Taking Back Our Spirits, by Jo-Ann Episkenew, focuses on horrific past colonial traumas experienced by Native Canadians and current healing through personal and communal narratives. It begins with an accounting of historic government policies and practices, with a specific focus on the prairies, that displaced and marginalized First Nations. Episkenew then demonstrates how these physical exclusionary policies are also reflected in Indigenous peoples’ exclusion from the authorized story of the creation of the Canadian nation-state, resulting in a national collective myth that foregrounds and validates the story of settlers.

In the second part of her book, Episkenew considers the historic and continuing trauma experienced by First Nations as a result of these government policies, specifically removal from the land and residential schooling. She catalogues the repercussions down through time for parents forced to give up their children and children forced to live apart, being taught to discard their own languages and cultures as worthless. Into this bleak scenario, Episkenew introduces the hope of First Nations authors to use narrative, novels, autobiography, and community theatre as a healing anodyne for themselves and their own people. She explains how Indigenous life-writing helps Indigenous readers to heal from the trauma of colonization by recrafting their personal and collective myths.

... Episkenew makes the case for such texts to find a place in the Canadian school curriculum and a place for study in the academy, arguing that inclusion in curriculum has the potential to disrupt the Canadian settler myth for young Canadians and inclusion in the academy validates the importance of these texts as a vital part of the recalibrated collective voice of the country.

The final portion of Episkenew’s thesis is to demonstrate the importance of communal narrative participation—through theatrical production—performance, and attendance, to transform. This transformation is accomplished by addressing unresolved grief and trauma present in so many Native communities.

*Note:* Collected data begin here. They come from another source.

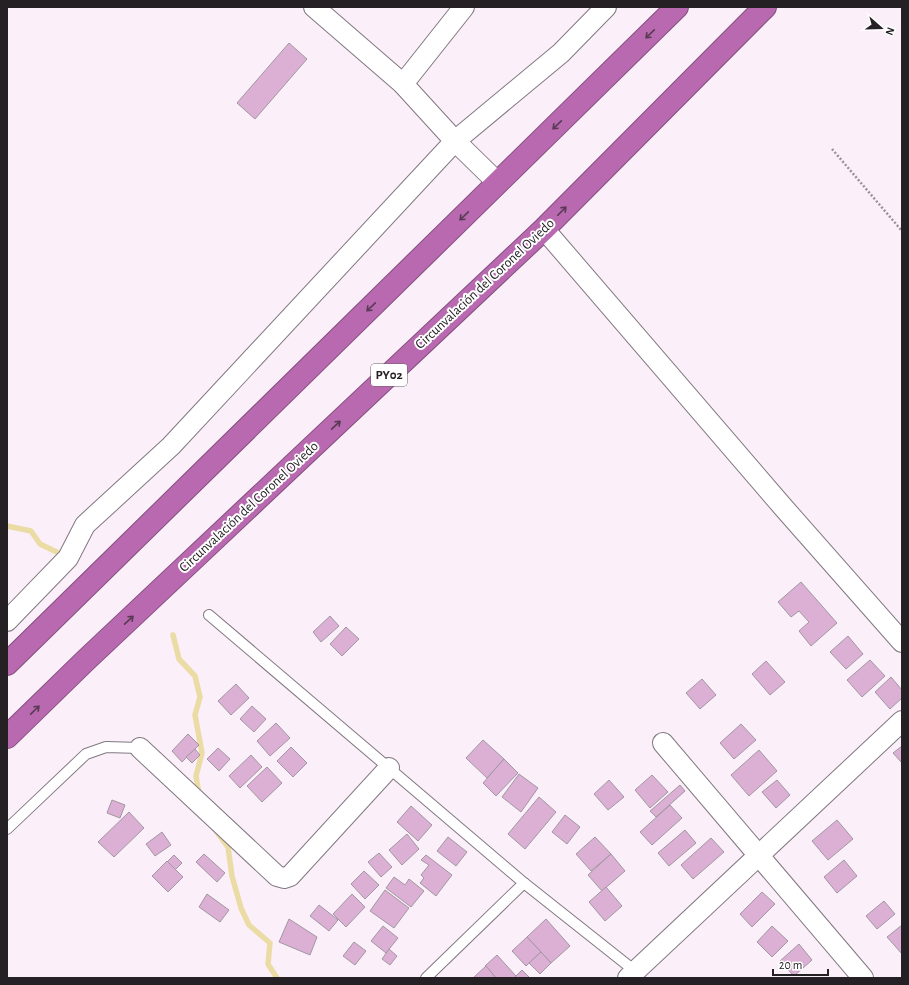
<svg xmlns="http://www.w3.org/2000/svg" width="909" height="985" viewBox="0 0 909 985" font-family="'Alegreya Sans',sans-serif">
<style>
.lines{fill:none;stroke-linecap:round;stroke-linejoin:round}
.stream{stroke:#ebdca6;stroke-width:5.5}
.building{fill:#dcb0d5;stroke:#a197a0}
.lane-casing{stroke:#817880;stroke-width:12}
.street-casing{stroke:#817880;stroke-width:22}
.highway-casing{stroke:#844f7e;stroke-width:24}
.path{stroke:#999198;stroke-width:2.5;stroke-dasharray:2 2;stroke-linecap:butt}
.lane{stroke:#fff;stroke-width:10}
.street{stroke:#fff;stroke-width:20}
.highway{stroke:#b869af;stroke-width:22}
.oneway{stroke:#583a55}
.labels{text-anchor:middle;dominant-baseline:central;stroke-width:4;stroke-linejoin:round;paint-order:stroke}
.shield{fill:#fff;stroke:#666366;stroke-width:1}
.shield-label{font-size:13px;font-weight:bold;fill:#242024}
.street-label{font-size:14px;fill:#242024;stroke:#fff}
</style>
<rect width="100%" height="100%" fill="#fbf0f9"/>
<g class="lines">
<g class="stream">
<path d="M7,526L31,531L40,544L65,556"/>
<path d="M173,635L179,659L195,676L200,697L195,715L202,753L196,776L199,794"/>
<path d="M217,832L228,847L232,876L241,908L249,925L270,943L268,964L277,978"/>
</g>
</g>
<g class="building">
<path d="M289,43L307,59L255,119L237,103Z"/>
<path d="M801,582L837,623L811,646L799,631L809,622L799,611L791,617L778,602Z"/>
<path d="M330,616L339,626L321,642L313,632Z"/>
<path d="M346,627L359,639L342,656L330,644Z"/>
<path d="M848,636L863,654L846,669L830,652Z"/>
<path d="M870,660L885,676L862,697L847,680Z"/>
<path d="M766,661L785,682L770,695L752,674Z"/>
<path d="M891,677L902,690V698L890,709L875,692Z"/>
<path d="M702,679L716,695L700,709L686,693Z"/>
<path d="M236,684L249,698L231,715L218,701Z"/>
<path d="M252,706L266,719L254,732L240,719Z"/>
<path d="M276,723L290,738L270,756L257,741Z"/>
<path d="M741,724L756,740L734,759L720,743Z"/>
<path d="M188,734L199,745L182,762L172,751Z"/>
<path d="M483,740L504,759L487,778L466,758Z"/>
<path d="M902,746V763L893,753Z"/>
<path d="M291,747L307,763L293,777L277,761Z"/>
<path d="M218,748L230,759L219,771L207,759Z"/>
<path d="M195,749L200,755L192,763L186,757Z"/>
<path d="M759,750L777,771L749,796L731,775Z"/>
<path d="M251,755L262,767L240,788L229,776Z"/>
<path d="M504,759L518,773L496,796L483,783Z"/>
<path d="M267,767L282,783L262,802L247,786Z"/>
<path d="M519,774L538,788L521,812L502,797Z"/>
<path d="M652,775L668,792L650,808L635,790Z"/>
<path d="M609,780L624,797L608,810L594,794Z"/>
<path d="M777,780L790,795L776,808L762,792Z"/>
<path d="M680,785L685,791L656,817L650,811Z"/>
<path d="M539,797L556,812L525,849L508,834Z"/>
<path d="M112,800L125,805L120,818L107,813Z"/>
<path d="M670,805L682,818L652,845L640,832Z"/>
<path d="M411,806L432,825L418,841L397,822Z"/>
<path d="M129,812L144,828L114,857L98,842Z"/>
<path d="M565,815L580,827L567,844L552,832Z"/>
<path d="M837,820L853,839L828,860L812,841Z"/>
<path d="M685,830L696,843L669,866L658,853Z"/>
<path d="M162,832L171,845L155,856L146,844Z"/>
<path d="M407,834L419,849L402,865L389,850Z"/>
<path d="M448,837L467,852L456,866L437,851Z"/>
<path d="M595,837L611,854L591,871L576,854Z"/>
<path d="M711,838L724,852L693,879L681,865Z"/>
<path d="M379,853L392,867L381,877L368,862Z"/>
<path d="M204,854L225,873L217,882L196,862Z"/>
<path d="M611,854L625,871L602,891L588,875Z"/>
<path d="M174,855L182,863L175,870L167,862Z"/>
<path d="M426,855L452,875L436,896L420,883L424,878L421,875L429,865L421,860Z"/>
<path d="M844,860L857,876L837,893L824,877Z"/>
<path d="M167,861L183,877L168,892L152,876Z"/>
<path d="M364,871L379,885L365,899L351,884Z"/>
<path d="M394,877L405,885L409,879L424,891L411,907L386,888Z"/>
<path d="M606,887L622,906L605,921L589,902Z"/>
<path d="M385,890L409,908L394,928L370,911Z"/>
<path d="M762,892L775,904L752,927L740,914Z"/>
<path d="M207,894L229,910L220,922L199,907Z"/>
<path d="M352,894L365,907L346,927L333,914Z"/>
<path d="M884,901L895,914L877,929L866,916Z"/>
<path d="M319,905L338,920L329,931L310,916Z"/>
<path d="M289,919L317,937L310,955L279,942Z"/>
<path d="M546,919L570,946L551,963L527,937Z"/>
<path d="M902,925V954L887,937Z"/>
<path d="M383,926L398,938L386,953L371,941Z"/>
<path d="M772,926L788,941L772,957L757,942Z"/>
<path d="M527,937L541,952L526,966L512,951Z"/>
<path d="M354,942L366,951L355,965L343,956Z"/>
<path d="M799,944L812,960L794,976L780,961Z"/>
<path d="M389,949L397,956L390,965L382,959Z"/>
<path d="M541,952L551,963L540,974L529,963Z"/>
<path d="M497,955L516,976L514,978H496L485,966Z"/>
<path d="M486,966L496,978H473Z"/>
<path d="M522,970L530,978H514Z"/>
</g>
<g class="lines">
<g class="lane-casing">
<g id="lane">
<path d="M209,615L524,883L635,971"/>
<path d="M7,829L86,754L106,747L140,748"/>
<path d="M426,978L524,883"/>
</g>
</g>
<g class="street-casing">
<g id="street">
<path d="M314,7L403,84L455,141L498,183"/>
<path d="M403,84L464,7"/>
<path d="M544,229L783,507L902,642"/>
<path d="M7,621L68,558L85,525L171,446L455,141L561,53L606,7"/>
<path d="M663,743L863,978"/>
<path d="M140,748L277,876L284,878L290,876L389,768"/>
<path d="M628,978L902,721"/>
</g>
</g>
<g class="highway-casing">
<g id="highway">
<path d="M7,664L677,7"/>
<path d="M7,737L86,660L544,229L765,7"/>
</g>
</g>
<path class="path" d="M832,149L902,231"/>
<use href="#lane" class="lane"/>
<use href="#street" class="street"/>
<use href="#highway" class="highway"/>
</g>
<defs><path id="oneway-shaft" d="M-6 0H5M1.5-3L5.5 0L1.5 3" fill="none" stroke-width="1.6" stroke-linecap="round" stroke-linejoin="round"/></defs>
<g class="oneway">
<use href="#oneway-shaft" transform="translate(650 34) rotate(136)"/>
<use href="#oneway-shaft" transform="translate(557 125) rotate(136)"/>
<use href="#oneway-shaft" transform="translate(562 211) rotate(-45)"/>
<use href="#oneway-shaft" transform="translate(464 216) rotate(136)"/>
<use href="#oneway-shaft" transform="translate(371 307) rotate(136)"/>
<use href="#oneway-shaft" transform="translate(336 425) rotate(-43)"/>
<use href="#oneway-shaft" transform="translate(129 620) rotate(-43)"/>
<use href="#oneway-shaft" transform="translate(35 710) rotate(-44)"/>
</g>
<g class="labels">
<rect class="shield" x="371" y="364" width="36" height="22" rx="3"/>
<g class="shield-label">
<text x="389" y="375">PY02</text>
</g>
<g class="street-label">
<text transform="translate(485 284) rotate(-43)">Circunvalación del Coronel Oviedo</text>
<text transform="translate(249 507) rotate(-43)">Circunvalación del Coronel Oviedo</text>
</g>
</g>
<rect width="909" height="985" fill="none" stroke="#242024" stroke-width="16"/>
<g transform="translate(881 28) rotate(110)" stroke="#ffffff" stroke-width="3" paint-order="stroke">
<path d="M0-3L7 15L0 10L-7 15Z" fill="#242024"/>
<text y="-6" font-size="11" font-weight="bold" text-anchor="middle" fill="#242024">N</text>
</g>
<path d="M773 969v6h55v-6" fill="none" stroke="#242024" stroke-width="2"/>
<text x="779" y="969" font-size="12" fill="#242024" stroke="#ffffff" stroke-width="3" paint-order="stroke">20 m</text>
</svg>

Taking Back Our Spirits: Indigenous Literature, Public Policy and Healing

My comment: Jo-Ann Episkenew includes an extended discussion of Vera's play, "Strength of Indian Women," in chapter 5,  "Theatre that heals wounded communities." In her original text, she does not locate the grief and trauma solely in Native communities, as the reviewer implies, but as a reality contigent across boundaries and across Canada. An important element in Episkenew's work is reweaving that which Canadians are trained to consider quite separately, and thus, this book is Highly Recommended.